Le héron de Nice est une histoire qui raconte comment un bateau de guerre a été mis à la disposition d’une Russe.
» Vers le printemps, la grande-duchesse Constantin de Russie se sentit fatiguée de Nice et voulut aller à Gênes.
Bonne, noble et généreuse, elle était très enfant gâtée. D’une beauté merveilleuse, idolâtrée par son mari, elle avait été la belle-fille favorite du tout-puissant empereur Nicolas 1er.
Ceci avait mis non seulement toute la Cour de Russie, mais je dirai même toute la Russie à ses pieds. Les obstacles lui étaient inconnus.
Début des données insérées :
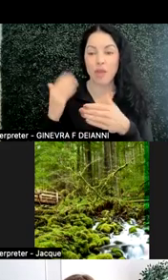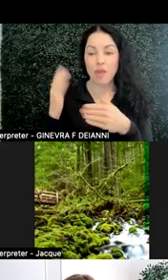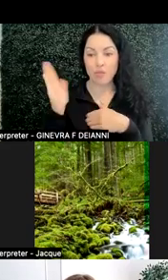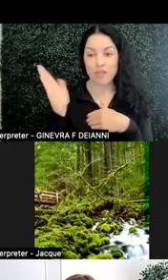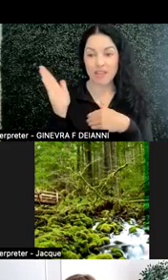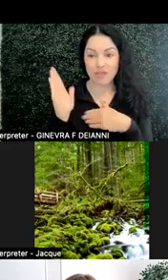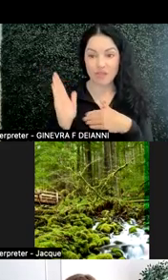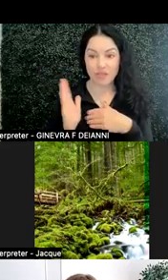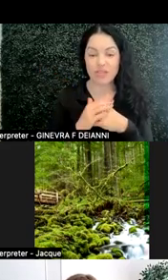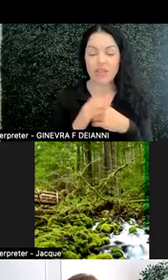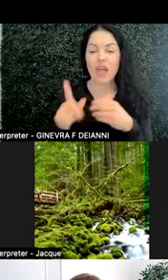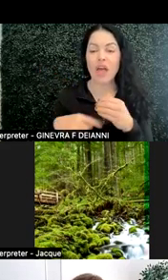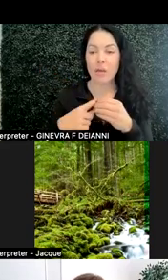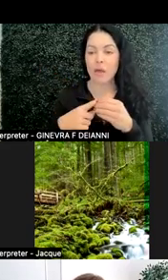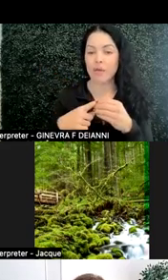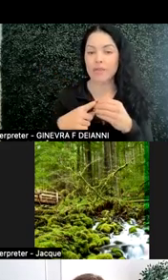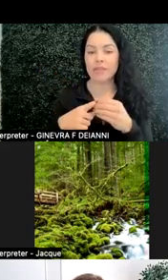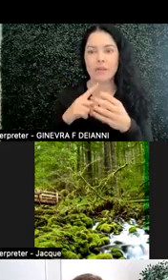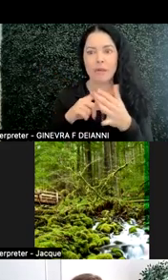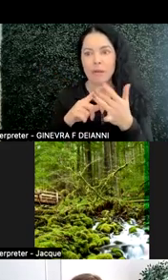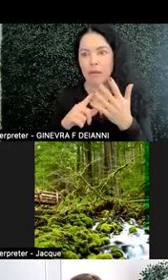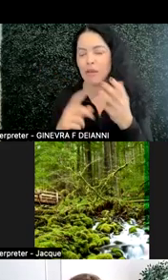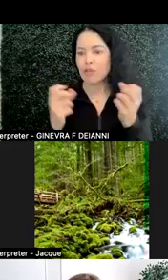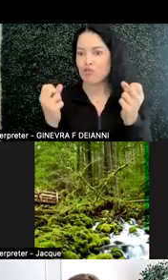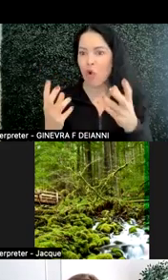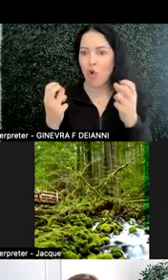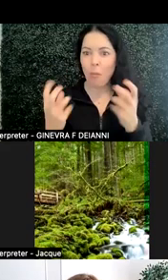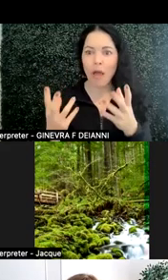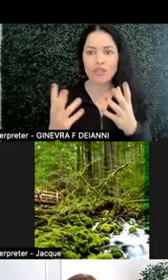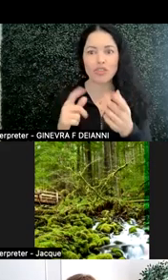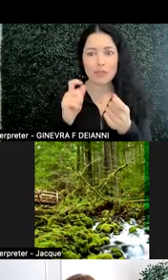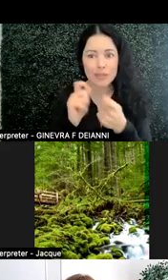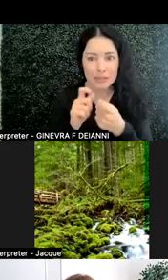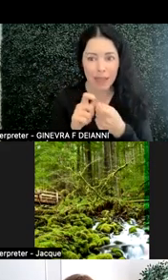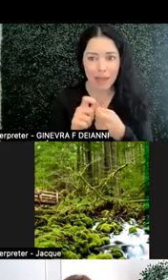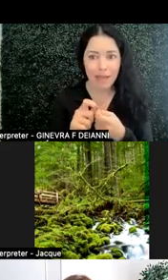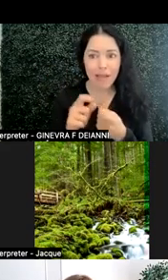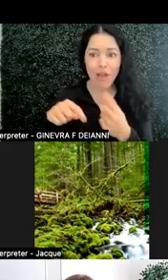on covering so much and in such great detail around identity,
Comme elle parlait de notre départ pour Gênes, son maréchal de la Cour lui demanda de bien vouloir donner ses ordres et de fixer la date, afin qu’il pût prendre les mesures nécessaires pour le confort de la traversée.
Un bateau de guerre ou rien
La grande-duchesse lui répondit, presque avec violence : « Comment, vous vous figurez que moi, qui n’ai jamais voyagé que sur des vaisseaux de guerre, j’irai m’embarquer sur un bateau marchand ».
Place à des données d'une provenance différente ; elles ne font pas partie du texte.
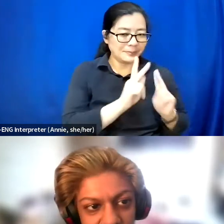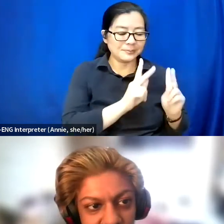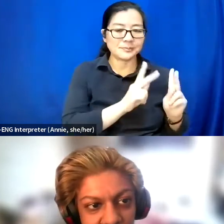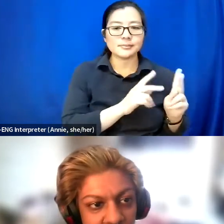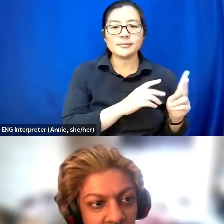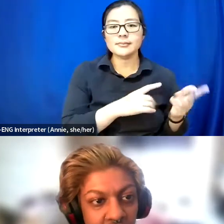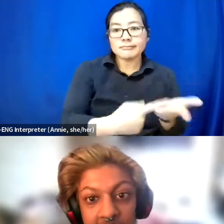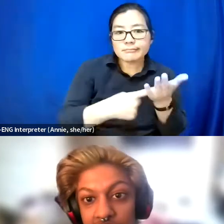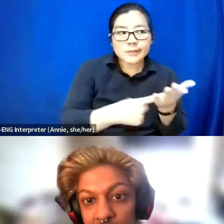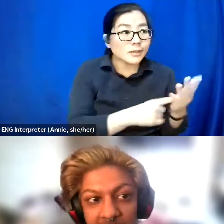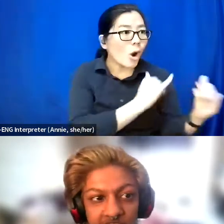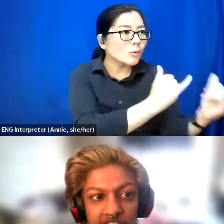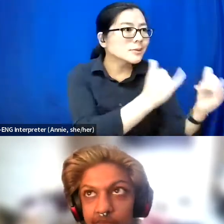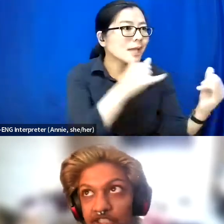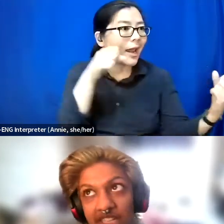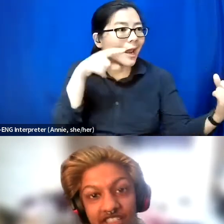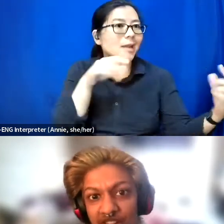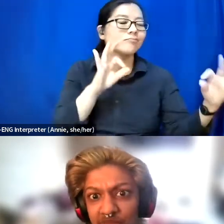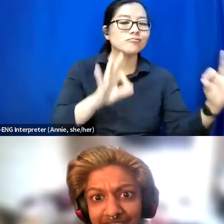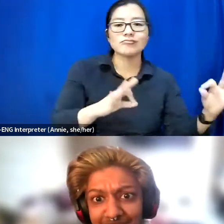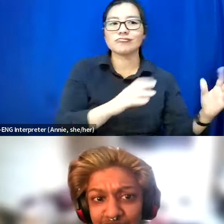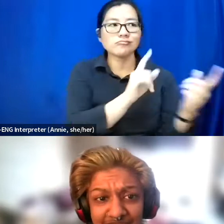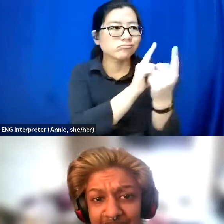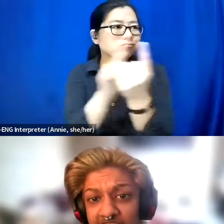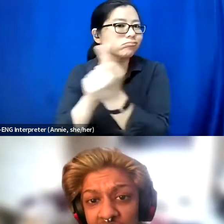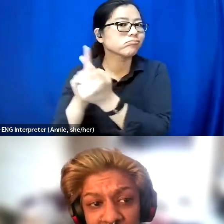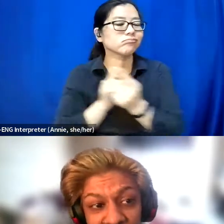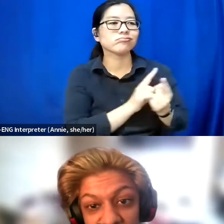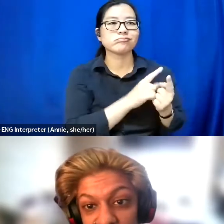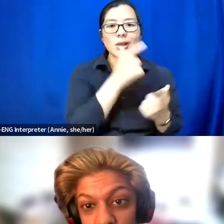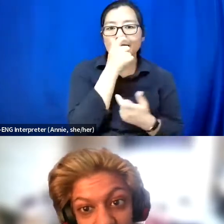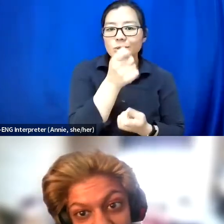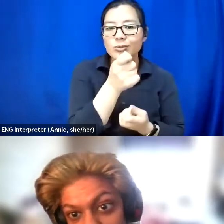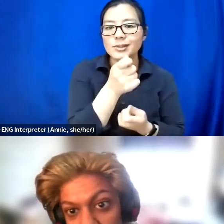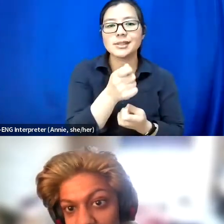And just get to know each other just based on what they're interested in, and not just the fact that we're all disabled.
L’amiral Boyé lui dit doucement : « Mais je ne vois pas trop comment Votre Altesse Impériale pourrait faire autrement. »
« J’y ai déjà pensé, dit la grande-duchesse. J’ai écrit à l’empereur Napoléon que je le priais de mettre à ma disposition un bâtiment de guerre et je suis sûre qu’il ne pourra pas opposer un refus à cette requête de la femme du grand-amiral de Russie. »
On crut que le baron Boyé allait tomber de saisissement. Même, le secrétaire privé de la grande-duchesse, M. Michailoff, osa dire : « Mais, Altesse Impériale, c’est impossible, on ne peut pas adresser une telle demande à l’Empereur des Français. Et s’il refuse, pensez donc tout ce que l’on dira à Nice.
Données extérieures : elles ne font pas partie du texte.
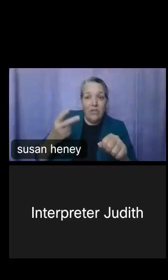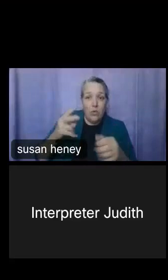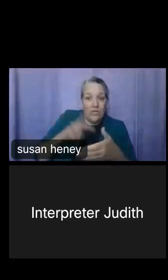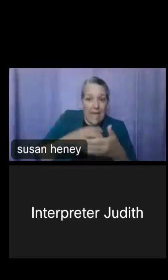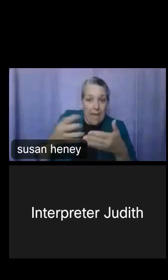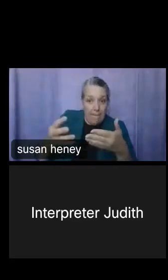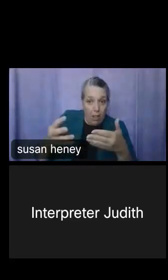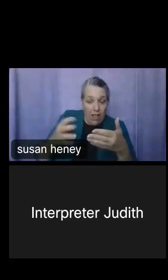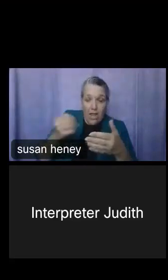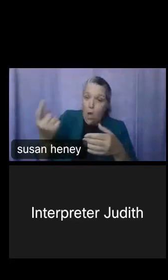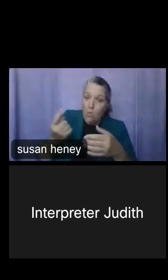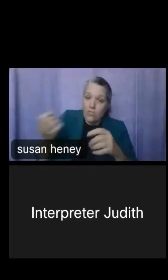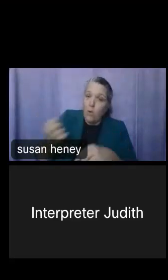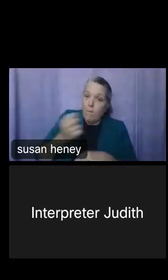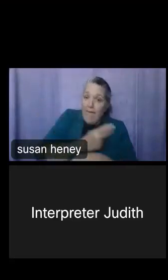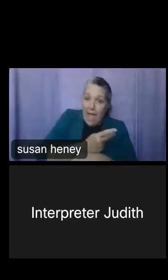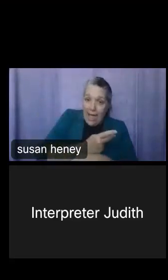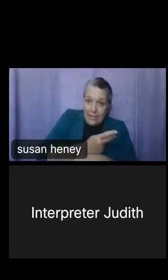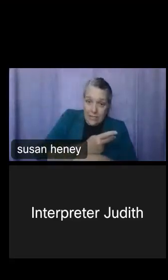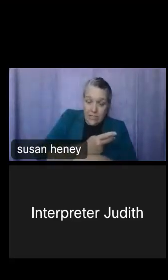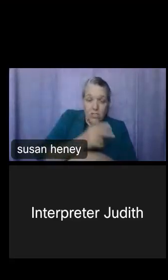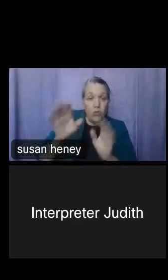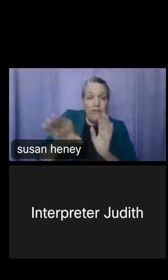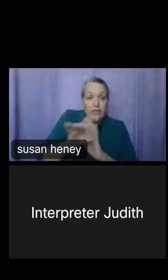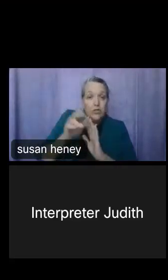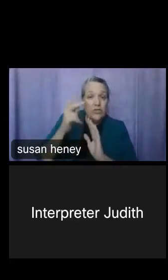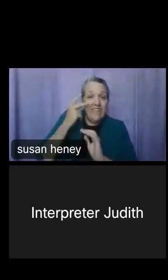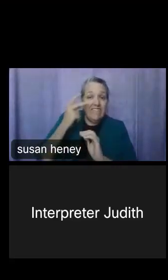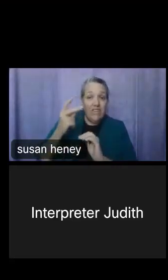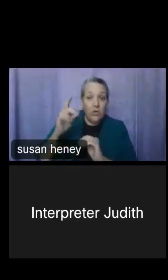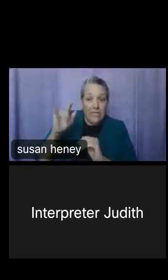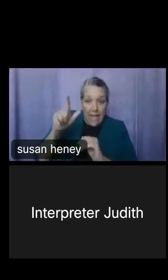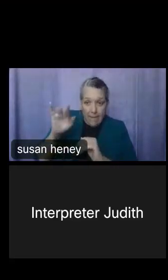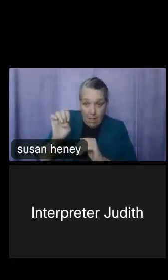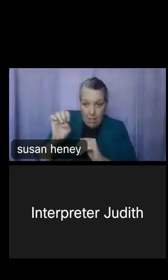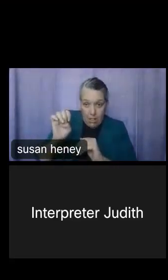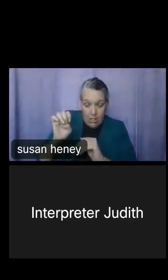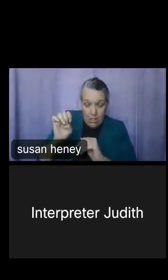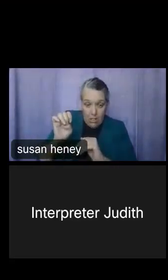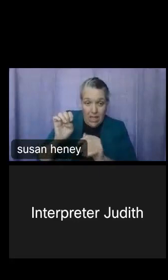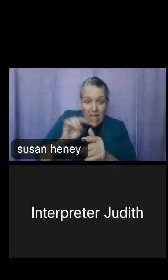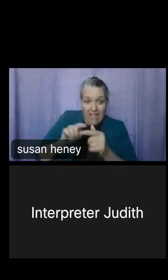go back. So if you select View Table at this point, and you scroll down here, you're going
— S’il refuse, ce que je n’admets pas, répondit la grande-duchesse, je ne sais pas ce que l’on dira à Nice, mais je sais bien ce que je lui dirai, moi. Maintenant en voilà assez, bonsoir. »
L’amiral, le secrétaire et le pianiste de la grande-duchesse passèrent une partie de la nuit à se lamenter ensemble.
Intervention de Napoléon III
Le lendemain, le préfet des Alpes-Maritimes, M. Gavini, se fit annoncer chez la grande- duchesse.
Empressé et presque ému, il lui remit un pli, une lettre de l’Empereur.
En termes extrêmement courtois, l’Empereur Napoléon informait la grande-duchesse qu’il était heureux de lui être agréable, et que les ordres étaient donnés pour qu’un aviso de la marine de guerre, le Héron, jetât l’ancre en rade de Nice et se tînt à sa disposition.
La grande-duchesse considéra cette réponse comme une chose simple et due, et retint M. Gavini à déjeuner. »
Le héron de Nice est un texte trouvé dans le livre « Souvenirs d’un monde englouti » de la Comtesse Kleinmichel, publié en 1927.